Not sure what backing view is, does not make sense to me. I try backing.backgroundColor = blueColor and that does not work.

Steven Deutsch
Steven Deutsch
21,046 Points

The backing view is the view in your Main.storyboard file that is linked to your view controller you are writing your code in. This is referenced as "view". That is the backing view. The view in your storyboard file that is backing your ViewController. So we use view to reference this, then access the backgroundColor property of view, and set it to the color that we want.

/* This code is saying:
Hey, take the view that is linked to (backing) this ViewController
and change the color of it's background (backgroundColor) to blue */
view.backgroundColor = blueColor

Makes sense?

Steven Deutsch
Steven Deutsch
21,046 Points

Hey Jeff Ripke,

First, if you're going to create an instance of UIColor, you need to use the values specified in the challenge. These are (0, 0, 255, 1.0) respectively. Second, I recommend placing this instance above viewDidLoad and setting the backing view inside of viewDidLoad. You can set the backgroundColor of the backing view by using view.backgroundColor.

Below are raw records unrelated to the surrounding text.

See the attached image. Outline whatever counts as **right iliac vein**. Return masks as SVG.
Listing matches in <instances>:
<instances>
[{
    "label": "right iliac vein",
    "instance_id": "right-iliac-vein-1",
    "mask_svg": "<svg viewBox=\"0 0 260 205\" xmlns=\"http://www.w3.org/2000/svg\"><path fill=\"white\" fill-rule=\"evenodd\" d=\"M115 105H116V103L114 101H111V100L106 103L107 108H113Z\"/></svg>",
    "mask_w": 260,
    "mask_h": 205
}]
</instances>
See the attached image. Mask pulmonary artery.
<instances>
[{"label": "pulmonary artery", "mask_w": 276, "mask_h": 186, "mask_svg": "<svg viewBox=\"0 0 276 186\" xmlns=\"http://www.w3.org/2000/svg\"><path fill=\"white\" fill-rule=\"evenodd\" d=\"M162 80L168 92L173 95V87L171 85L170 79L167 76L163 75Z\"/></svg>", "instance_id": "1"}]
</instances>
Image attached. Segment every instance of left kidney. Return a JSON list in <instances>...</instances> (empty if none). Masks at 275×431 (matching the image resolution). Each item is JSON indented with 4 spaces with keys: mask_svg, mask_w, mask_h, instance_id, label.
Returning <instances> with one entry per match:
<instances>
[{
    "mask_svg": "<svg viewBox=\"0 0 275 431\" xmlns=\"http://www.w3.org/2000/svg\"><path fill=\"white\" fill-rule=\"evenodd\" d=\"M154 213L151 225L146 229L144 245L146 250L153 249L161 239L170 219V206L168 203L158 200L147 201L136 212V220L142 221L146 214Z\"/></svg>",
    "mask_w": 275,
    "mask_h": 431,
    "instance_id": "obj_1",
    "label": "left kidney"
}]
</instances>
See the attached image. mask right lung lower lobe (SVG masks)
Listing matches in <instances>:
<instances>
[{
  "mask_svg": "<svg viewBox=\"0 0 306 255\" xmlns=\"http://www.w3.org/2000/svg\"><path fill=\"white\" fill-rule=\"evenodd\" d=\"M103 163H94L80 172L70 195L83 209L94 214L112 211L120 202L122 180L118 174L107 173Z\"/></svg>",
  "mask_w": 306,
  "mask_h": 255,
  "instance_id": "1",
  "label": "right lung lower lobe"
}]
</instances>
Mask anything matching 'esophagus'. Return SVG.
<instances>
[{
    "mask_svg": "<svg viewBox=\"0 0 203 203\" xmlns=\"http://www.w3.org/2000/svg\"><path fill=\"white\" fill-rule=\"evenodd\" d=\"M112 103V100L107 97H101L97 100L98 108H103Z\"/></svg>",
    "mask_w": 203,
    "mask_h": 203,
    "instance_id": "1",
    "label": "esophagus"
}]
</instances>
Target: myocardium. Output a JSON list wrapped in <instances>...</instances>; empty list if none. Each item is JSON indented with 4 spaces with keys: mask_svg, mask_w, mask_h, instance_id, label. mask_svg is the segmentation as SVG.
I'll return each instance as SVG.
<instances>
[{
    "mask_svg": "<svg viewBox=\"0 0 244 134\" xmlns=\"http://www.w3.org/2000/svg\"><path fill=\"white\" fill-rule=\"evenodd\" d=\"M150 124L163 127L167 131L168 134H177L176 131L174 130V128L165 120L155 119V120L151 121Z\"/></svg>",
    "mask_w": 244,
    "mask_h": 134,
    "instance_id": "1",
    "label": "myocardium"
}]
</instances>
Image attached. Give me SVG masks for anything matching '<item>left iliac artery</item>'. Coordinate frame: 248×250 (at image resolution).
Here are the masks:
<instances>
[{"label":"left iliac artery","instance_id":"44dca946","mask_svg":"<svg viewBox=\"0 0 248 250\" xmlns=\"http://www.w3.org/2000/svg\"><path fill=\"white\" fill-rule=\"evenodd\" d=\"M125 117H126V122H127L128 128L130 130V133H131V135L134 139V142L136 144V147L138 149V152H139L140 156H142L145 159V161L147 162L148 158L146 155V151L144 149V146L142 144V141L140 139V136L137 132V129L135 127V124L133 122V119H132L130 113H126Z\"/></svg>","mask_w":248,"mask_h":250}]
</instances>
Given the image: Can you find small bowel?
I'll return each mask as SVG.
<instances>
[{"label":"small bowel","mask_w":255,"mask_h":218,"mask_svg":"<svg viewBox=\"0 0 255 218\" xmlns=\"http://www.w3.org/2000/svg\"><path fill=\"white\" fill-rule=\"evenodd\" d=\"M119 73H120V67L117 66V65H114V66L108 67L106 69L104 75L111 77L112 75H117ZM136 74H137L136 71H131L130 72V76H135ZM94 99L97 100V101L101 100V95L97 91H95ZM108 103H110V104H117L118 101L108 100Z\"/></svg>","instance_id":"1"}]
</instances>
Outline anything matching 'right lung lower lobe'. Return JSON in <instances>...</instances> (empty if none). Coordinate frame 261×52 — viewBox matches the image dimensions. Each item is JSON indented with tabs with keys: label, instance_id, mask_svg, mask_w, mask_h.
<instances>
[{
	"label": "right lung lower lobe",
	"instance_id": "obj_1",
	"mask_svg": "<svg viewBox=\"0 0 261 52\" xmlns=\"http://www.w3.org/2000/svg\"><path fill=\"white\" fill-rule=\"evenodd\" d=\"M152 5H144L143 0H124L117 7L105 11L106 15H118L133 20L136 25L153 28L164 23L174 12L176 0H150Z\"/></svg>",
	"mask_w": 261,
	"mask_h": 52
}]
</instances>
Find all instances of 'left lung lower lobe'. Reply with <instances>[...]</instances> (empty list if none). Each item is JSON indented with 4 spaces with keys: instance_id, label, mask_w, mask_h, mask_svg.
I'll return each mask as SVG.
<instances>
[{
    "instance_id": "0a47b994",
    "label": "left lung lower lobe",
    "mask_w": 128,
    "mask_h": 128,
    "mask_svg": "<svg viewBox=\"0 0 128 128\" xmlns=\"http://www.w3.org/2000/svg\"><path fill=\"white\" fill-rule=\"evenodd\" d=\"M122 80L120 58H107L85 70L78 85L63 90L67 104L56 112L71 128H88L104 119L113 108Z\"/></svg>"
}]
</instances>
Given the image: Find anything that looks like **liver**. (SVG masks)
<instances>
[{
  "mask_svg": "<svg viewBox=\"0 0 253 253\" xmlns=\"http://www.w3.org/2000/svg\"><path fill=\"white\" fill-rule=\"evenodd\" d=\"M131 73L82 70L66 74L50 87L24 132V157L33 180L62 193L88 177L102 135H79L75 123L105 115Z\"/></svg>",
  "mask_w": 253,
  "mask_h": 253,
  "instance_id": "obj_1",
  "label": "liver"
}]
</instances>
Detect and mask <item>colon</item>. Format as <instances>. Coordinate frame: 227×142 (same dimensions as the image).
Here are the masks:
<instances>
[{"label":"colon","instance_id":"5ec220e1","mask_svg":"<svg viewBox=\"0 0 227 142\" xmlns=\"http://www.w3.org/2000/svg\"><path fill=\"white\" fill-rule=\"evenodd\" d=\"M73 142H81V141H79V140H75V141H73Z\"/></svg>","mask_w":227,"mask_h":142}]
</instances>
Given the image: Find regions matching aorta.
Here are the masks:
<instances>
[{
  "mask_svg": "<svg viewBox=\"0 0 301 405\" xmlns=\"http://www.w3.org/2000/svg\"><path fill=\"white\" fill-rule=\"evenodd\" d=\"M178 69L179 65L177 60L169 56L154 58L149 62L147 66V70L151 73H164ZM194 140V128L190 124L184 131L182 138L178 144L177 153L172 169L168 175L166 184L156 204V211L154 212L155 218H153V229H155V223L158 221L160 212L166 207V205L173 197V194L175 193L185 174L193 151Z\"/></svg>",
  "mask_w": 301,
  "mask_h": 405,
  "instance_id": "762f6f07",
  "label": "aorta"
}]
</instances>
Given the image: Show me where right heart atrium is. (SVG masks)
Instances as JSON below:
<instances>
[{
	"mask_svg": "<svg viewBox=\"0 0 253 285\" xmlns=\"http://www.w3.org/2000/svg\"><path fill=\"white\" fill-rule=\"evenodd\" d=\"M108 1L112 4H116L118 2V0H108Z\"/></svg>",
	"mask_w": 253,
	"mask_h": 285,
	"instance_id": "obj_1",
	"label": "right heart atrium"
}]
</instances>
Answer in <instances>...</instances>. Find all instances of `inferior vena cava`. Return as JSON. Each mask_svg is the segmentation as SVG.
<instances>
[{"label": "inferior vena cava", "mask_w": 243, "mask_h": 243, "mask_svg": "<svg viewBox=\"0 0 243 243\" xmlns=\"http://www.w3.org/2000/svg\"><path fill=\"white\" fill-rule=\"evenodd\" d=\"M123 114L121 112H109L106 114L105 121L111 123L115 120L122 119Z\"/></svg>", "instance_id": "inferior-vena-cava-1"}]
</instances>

class ViewController: UIViewController {

    // The challenge is picky, it only accepted an Int of 255 for blue
    let blueColor = UIColor(red: 0/255.0, green: 0/255.0, blue: 255, alpha: 1.0)

    override func viewDidLoad() {
        // Do any additional setup after loading the view, typically from a nib.
        view.backgroundColor = blueColor
    }

    override func didReceiveMemoryWarning() {
        // Dispose of any resources that can be recreated
    }
}

OR you could solve it using a convenience method for a blue UIColor

class ViewController: UIViewController {

    // Blue color convenience method approach
    let blueColor = UIColor.blueColor()

    override func viewDidLoad() {
        // Do any additional setup after loading the view, typically from a nib.
        view.backgroundColor = blueColor
    }

    override func didReceiveMemoryWarning() {
        // Dispose of any resources that can be recreated
    }
}

Good Luck!

Adam Petritsis
Adam Petritsis
2,942 Points

Why do we need to put "view.backgroundColor = blueColor" inside viewDidLoad and not in the end?

Steven Deutsch
Steven Deutsch
21,046 Points

Hey Adam Petritsis,

We need to put the code inside of viewDidLoad because this is where we do any additional setup for the UIViewController. Behind the scenes, UIKit will call this method and apply whatever changes are inside of it to the ViewController. You can also place this code inside of viewWillAppear().

Good Luck

Jeff Ripke
Jeff Ripke
41,989 Points

Not sure how I messed that up, but that was not really my question. The question was about the second part: "Now that we have an instance of UIColor as a stored property, let's change the background color of the backing view. Access the view controller's backing view and assign the UIColor instance to the view's backgroundColor property."

What is the view controller's backing view?

Steven Deutsch
Steven Deutsch
21,046 Points

Your view controller is linked to a view in the storyboard. You're accessing the view linked to the view controller you are in and changing the color of the view's background to blue. That is what view is referring to here. You access the backgroundColor property of that view and set it to a different color.

Rich Braymiller
Rich Braymiller
7,119 Points

wow just when i thought i was making progress...im in la la land again...

Jeff Ripke
Jeff Ripke
41,989 Points

Thanks Steven Hunter that makes sense, I did do google search and could not find anything.